▸ **About this task**:
The copy you return should hold every record below word for word and no images.

▸ **Records for the exercise**:
+ + + +

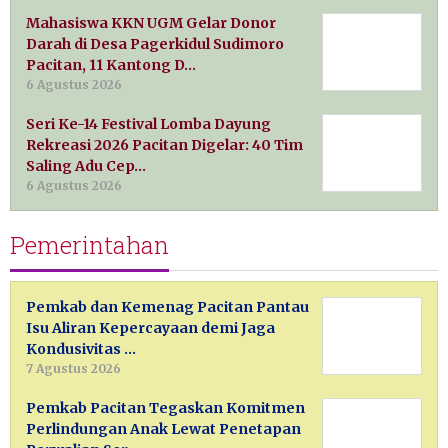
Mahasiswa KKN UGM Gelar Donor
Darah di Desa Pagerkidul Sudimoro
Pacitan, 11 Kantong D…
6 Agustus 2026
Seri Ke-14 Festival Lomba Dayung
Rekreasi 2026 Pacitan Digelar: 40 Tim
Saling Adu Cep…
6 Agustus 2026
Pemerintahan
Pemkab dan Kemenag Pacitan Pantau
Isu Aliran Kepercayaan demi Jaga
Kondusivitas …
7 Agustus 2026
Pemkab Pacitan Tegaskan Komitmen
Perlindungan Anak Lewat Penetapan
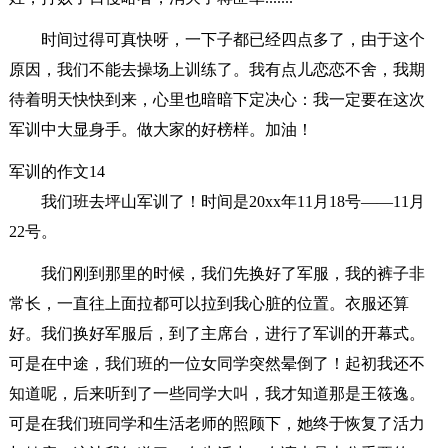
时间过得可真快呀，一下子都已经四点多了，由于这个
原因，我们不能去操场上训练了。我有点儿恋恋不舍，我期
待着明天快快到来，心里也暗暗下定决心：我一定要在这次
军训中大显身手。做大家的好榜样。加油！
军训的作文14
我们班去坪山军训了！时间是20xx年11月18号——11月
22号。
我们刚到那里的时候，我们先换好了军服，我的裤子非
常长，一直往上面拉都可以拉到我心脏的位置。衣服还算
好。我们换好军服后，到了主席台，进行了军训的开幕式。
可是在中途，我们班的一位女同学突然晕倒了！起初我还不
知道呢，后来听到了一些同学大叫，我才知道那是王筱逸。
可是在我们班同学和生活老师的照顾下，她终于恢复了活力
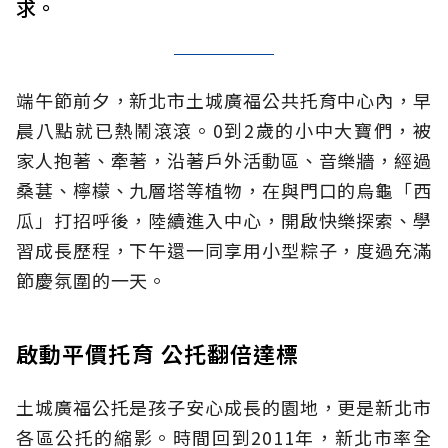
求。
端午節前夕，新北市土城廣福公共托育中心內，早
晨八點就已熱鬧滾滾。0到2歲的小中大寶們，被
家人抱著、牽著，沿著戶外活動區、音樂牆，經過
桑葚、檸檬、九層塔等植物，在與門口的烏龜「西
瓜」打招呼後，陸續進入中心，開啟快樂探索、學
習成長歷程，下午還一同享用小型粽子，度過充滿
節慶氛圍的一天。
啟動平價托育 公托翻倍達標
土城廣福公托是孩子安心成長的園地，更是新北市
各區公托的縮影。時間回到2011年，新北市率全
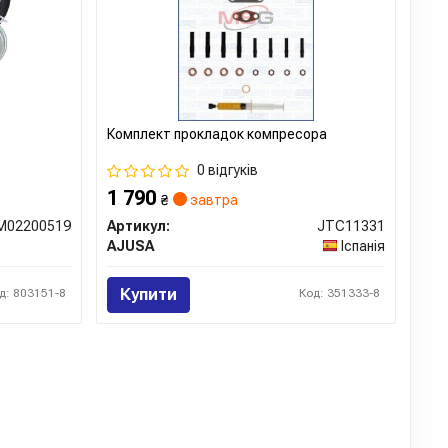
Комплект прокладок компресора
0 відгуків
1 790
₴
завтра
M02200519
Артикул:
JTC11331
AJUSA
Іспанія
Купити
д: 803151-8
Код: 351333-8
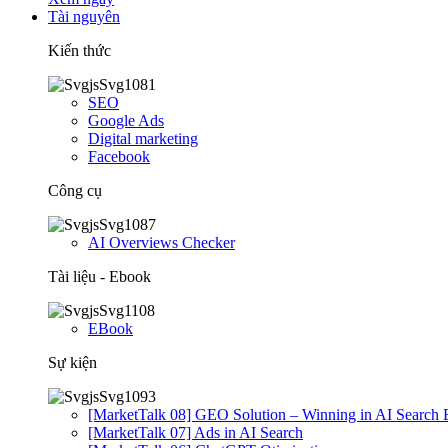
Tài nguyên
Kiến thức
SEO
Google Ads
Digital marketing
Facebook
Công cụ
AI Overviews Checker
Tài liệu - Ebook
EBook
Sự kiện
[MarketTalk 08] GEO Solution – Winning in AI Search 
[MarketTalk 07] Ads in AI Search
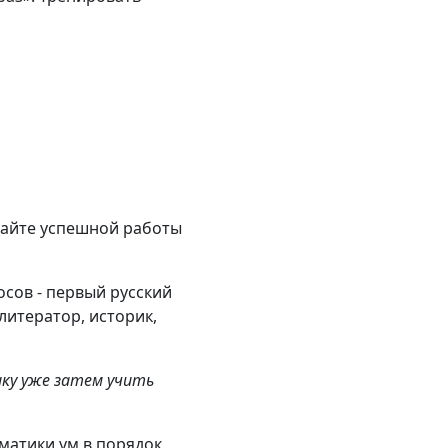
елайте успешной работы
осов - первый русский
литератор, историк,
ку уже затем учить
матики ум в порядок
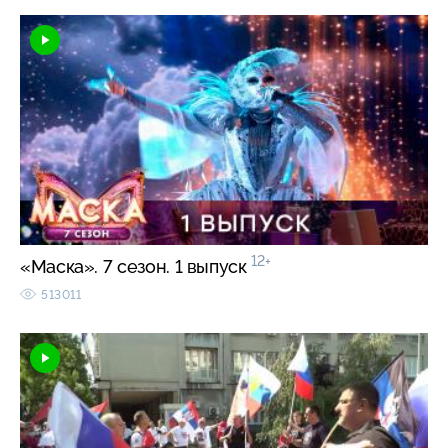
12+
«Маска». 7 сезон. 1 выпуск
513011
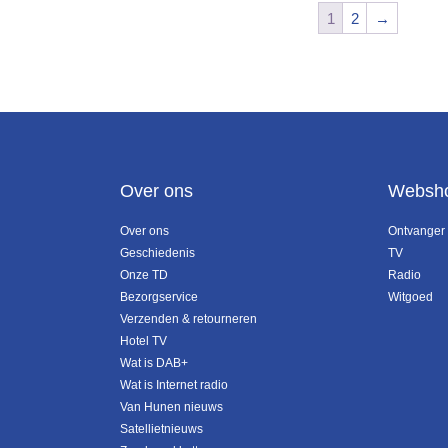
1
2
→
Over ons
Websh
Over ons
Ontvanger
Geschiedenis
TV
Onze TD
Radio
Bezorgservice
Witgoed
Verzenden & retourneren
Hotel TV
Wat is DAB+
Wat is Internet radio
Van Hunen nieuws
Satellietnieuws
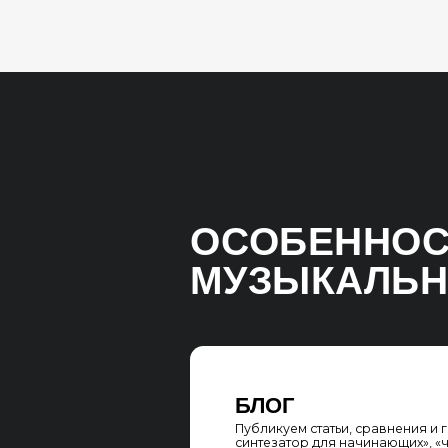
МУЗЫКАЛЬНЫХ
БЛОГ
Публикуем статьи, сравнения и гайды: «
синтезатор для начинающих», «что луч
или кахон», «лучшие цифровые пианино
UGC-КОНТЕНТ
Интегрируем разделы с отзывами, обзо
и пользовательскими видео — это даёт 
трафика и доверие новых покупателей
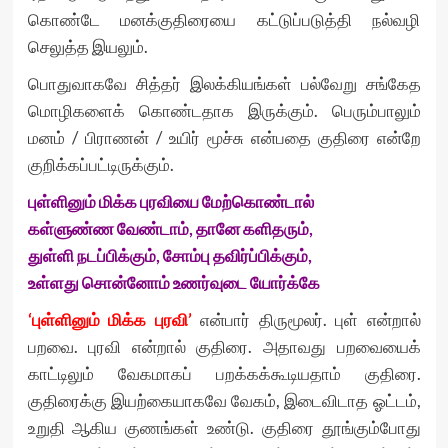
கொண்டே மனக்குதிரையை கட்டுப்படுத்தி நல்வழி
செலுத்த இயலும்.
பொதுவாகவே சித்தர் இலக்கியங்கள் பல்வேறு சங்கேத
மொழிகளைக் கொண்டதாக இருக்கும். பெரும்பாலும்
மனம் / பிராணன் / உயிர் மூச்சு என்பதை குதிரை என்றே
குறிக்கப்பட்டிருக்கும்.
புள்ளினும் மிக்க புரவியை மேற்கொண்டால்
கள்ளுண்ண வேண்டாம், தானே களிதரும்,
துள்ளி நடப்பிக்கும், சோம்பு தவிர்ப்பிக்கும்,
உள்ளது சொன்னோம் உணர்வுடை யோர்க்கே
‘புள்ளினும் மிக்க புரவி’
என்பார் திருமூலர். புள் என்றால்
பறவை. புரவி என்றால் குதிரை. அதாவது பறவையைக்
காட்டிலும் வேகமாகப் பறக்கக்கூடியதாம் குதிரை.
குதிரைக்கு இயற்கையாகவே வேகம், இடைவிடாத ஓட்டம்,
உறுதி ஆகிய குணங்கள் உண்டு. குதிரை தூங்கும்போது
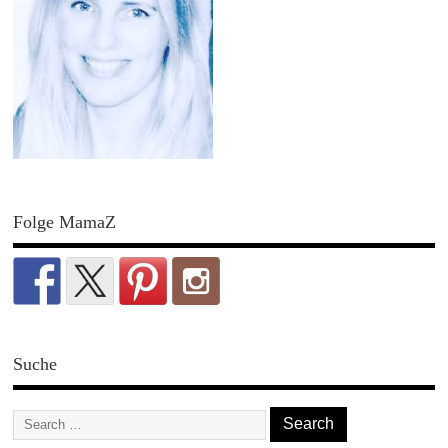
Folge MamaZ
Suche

+ + + +

▸ **Exercise response**:
Mahasiswa KKN UGM Gelar Donor
Darah di Desa Pagerkidul Sudimoro
Pacitan, 11 Kantong D…
6 Agustus 2026
Seri Ke-14 Festival Lomba Dayung
Rekreasi 2026 Pacitan Digelar: 40 Tim
Saling Adu Cep…
6 Agustus 2026
Pemerintahan
Pemkab dan Kemenag Pacitan Pantau
Isu Aliran Kepercayaan demi Jaga
Kondusivitas …
7 Agustus 2026
Pemkab Pacitan Tegaskan Komitmen
Perlindungan Anak Lewat Penetapan
时间过得可真快呀，一下子都已经四点多了，由于这个
原因，我们不能去操场上训练了。我有点儿恋恋不舍，我期
待着明天快快到来，心里也暗暗下定决心：我一定要在这次
军训中大显身手。做大家的好榜样。加油！
军训的作文14
我们班去坪山军训了！时间是20xx年11月18号——11月
22号。
我们刚到那里的时候，我们先换好了军服，我的裤子非
常长，一直往上面拉都可以拉到我心脏的位置。衣服还算
好。我们换好军服后，到了主席台，进行了军训的开幕式。
可是在中途，我们班的一位女同学突然晕倒了！起初我还不
知道呢，后来听到了一些同学大叫，我才知道那是王筱逸。
可是在我们班同学和生活老师的照顾下，她终于恢复了活力
求。
端午節前夕，新北市土城廣福公共托育中心內，早
晨八點就已熱鬧滾滾。0到2歲的小中大寶們，被
家人抱著、牽著，沿著戶外活動區、音樂牆，經過
桑葚、檸檬、九層塔等植物，在與門口的烏龜「西
瓜」打招呼後，陸續進入中心，開啟快樂探索、學
習成長歷程，下午還一同享用小型粽子，度過充滿
節慶氛圍的一天。
啟動平價托育 公托翻倍達標
土城廣福公托是孩子安心成長的園地，更是新北市
各區公托的縮影。時間回到2011年，新北市率全
Комплект прокладок компресора
0 відгуків
1 790
₴
завтра
M02200519
Артикул:
JTC11331
AJUSA
Іспанія
Купити
д: 803151-8
Код: 351333-8
Tài nguyên
Kiến thức
SEO
Google Ads
Digital marketing
Facebook
Công cụ
AI Overviews Checker
Tài liệu - Ebook
EBook
Sự kiện
[MarketTalk 08] GEO Solution – Winning in AI Search 
[MarketTalk 07] Ads in AI Search
елайте успешной работы
осов - первый русский
литератор, историк,
ку уже затем учить
матики ум в порядок
12+
«Маска». 7 сезон. 1 выпуск
513011
1
2
→
Over ons
Websh
Over ons
Ontvanger
Geschiedenis
TV
Onze TD
Radio
Bezorgservice
Witgoed
Verzenden & retourneren
Hotel TV
Wat is DAB+
Wat is Internet radio
Van Hunen nieuws
Satellietnieuws
МУЗЫКАЛЬНЫХ
БЛОГ
Публикуем статьи, сравнения и гайды: «
синтезатор для начинающих», «что луч
или кахон», «лучшие цифровые пианино
UGC-КОНТЕНТ
Интегрируем разделы с отзывами, обзо
и пользовательскими видео — это даёт 
трафика и доверие новых покупателей
கொண்டே மனக்குதிரையை கட்டுப்படுத்தி நல்வழி
செலுத்த இயலும்.
பொதுவாகவே சித்தர் இலக்கியங்கள் பல்வேறு சங்கேத
மொழிகளைக் கொண்டதாக இருக்கும். பெரும்பாலும்
மனம் / பிராணன் / உயிர் மூச்சு என்பதை குதிரை என்றே
குறிக்கப்பட்டிருக்கும்.
புள்ளினும் மிக்க புரவியை மேற்கொண்டால்
கள்ளுண்ண வேண்டாம், தானே களிதரும்,
துள்ளி நடப்பிக்கும், சோம்பு தவிர்ப்பிக்கும்,
உள்ளது சொன்னோம் உணர்வுடை யோர்க்கே
‘புள்ளினும் மிக்க புரவி’
என்பார் திருமூலர். புள் என்றால்
பறவை. புரவி என்றால் குதிரை. அதாவது பறவையைக்
காட்டிலும் வேகமாகப் பறக்கக்கூடியதாம் குதிரை.
குதிரைக்கு இயற்கையாகவே வேகம், இடைவிடாத ஓட்டம்,
உறுதி ஆகிய குணங்கள் உண்டு. குதிரை தூங்கும்போது
Folge MamaZ
Suche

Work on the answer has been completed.